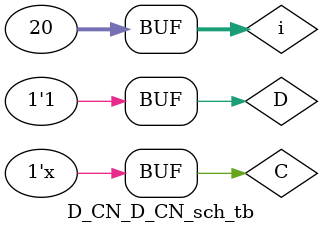
<source format=v>

`timescale 1ns / 1ps

module D_CN_D_CN_sch_tb();

// Inputs
   reg D;
   reg C;

// Output
   wire Q;
   wire Qn;

// Bidirs

// Instantiate the UUT
   D_CN UUT (
		.D(D), 
		.C(C), 
		.Q(Q), 
		.Qn(Qn)
   );
	
integer i=0;
// Initialize Inputs
	initial begin
		C = 0;
		D = 0;
		#40;
		D = 1;		//set
		#100;
		D = 0;		//reset
		#100;
		D = 1;		//set
		#100;
		D = 0;		//reset
		#100;
		D = 1;		//set
	end		
		
	always@ *	
		for(i=0; i<20;i=i+1)begin
		#50;
		C <= ~C;
	end		
		
endmodule

</source>
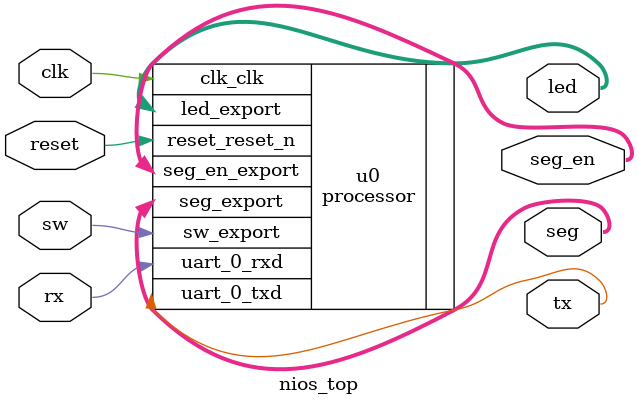
<source format=v>

`timescale 1 ps / 1 ps

/*module nios_top (
		input wire clk,
		input wire reset,
		input wire sw, 
		input wire rx,
		output wire tx,
		output wire [15:0] out
	);*/

module nios_top (
		input wire clk,
		input wire reset,
		output wire [1:0] led,
		output wire [7:0] seg,
		output wire [2:0] seg_en,
		input wire sw,
		input wire rx,
		output wire tx
	);
	
	/*reg [7:0] reg_0;
	// Update the register output on the clock's rising edge
	always @ (posedge clk)
	begin
		reg_0 <= {7'b0,sw};
	end
   */ 
	
	/*processor u0 (
		.clk_clk          (clk),      //       clk.clk
		.input_8_export   (reg_0),   	//   input_8.export
		.output_16_export (out), 		// output_16.export
		.reset_reset_n    (reset),    //     reset.reset_n
		.uart_0_rxd       (rx),       //    uart_0.rxd
		.uart_0_txd       (tx)        //          .txd
	);*/
	/*processor u0 (
		.clk_clk			(clk),       //    clk.clk
		.led_export		(led),    //    led.export
		.reset_reset_n	(reset), //  reset.reset_n
		.seg_export		(seg),    //    seg.export
		.seg_en_export	(seg_en), // seg_en.export
		.sw_export		(sw)      //     sw.export
	);*/
	processor u0 (
		.clk_clk			(clk),      //    clk.clk
		.led_export		(led),    	//    led.export
		.reset_reset_n	(reset), 	//  reset.reset_n
		.seg_export		(seg),    	//    seg.export
		.seg_en_export	(seg_en), 	// seg_en.export
		.sw_export		(sw),      	//     sw.export
		.uart_0_rxd		(rx),    	// uart_0.rxd
		.uart_0_txd		(tx)    		//       .txd
	);
	

endmodule
</source>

══════════════════════════════

__TASK STATEMENT__
Leave the images aside and retype each line of the listing above exactly.

__EXERCISE RESPONSE__
<source format=v>

`timescale 1ns / 1ps

module D_CN_D_CN_sch_tb();

// Inputs
   reg D;
   reg C;

// Output
   wire Q;
   wire Qn;

// Bidirs

// Instantiate the UUT
   D_CN UUT (
		.D(D), 
		.C(C), 
		.Q(Q), 
		.Qn(Qn)
   );
	
integer i=0;
// Initialize Inputs
	initial begin
		C = 0;
		D = 0;
		#40;
		D = 1;		//set
		#100;
		D = 0;		//reset
		#100;
		D = 1;		//set
		#100;
		D = 0;		//reset
		#100;
		D = 1;		//set
	end		
		
	always@ *	
		for(i=0; i<20;i=i+1)begin
		#50;
		C <= ~C;
	end		
		
endmodule

</source>
<source format=v>

`timescale 1 ps / 1 ps

/*module nios_top (
		input wire clk,
		input wire reset,
		input wire sw, 
		input wire rx,
		output wire tx,
		output wire [15:0] out
	);*/

module nios_top (
		input wire clk,
		input wire reset,
		output wire [1:0] led,
		output wire [7:0] seg,
		output wire [2:0] seg_en,
		input wire sw,
		input wire rx,
		output wire tx
	);
	
	/*reg [7:0] reg_0;
	// Update the register output on the clock's rising edge
	always @ (posedge clk)
	begin
		reg_0 <= {7'b0,sw};
	end
   */ 
	
	/*processor u0 (
		.clk_clk          (clk),      //       clk.clk
		.input_8_export   (reg_0),   	//   input_8.export
		.output_16_export (out), 		// output_16.export
		.reset_reset_n    (reset),    //     reset.reset_n
		.uart_0_rxd       (rx),       //    uart_0.rxd
		.uart_0_txd       (tx)        //          .txd
	);*/
	/*processor u0 (
		.clk_clk			(clk),       //    clk.clk
		.led_export		(led),    //    led.export
		.reset_reset_n	(reset), //  reset.reset_n
		.seg_export		(seg),    //    seg.export
		.seg_en_export	(seg_en), // seg_en.export
		.sw_export		(sw)      //     sw.export
	);*/
	processor u0 (
		.clk_clk			(clk),      //    clk.clk
		.led_export		(led),    	//    led.export
		.reset_reset_n	(reset), 	//  reset.reset_n
		.seg_export		(seg),    	//    seg.export
		.seg_en_export	(seg_en), 	// seg_en.export
		.sw_export		(sw),      	//     sw.export
		.uart_0_rxd		(rx),    	// uart_0.rxd
		.uart_0_txd		(tx)    		//       .txd
	);
	

endmodule
</source>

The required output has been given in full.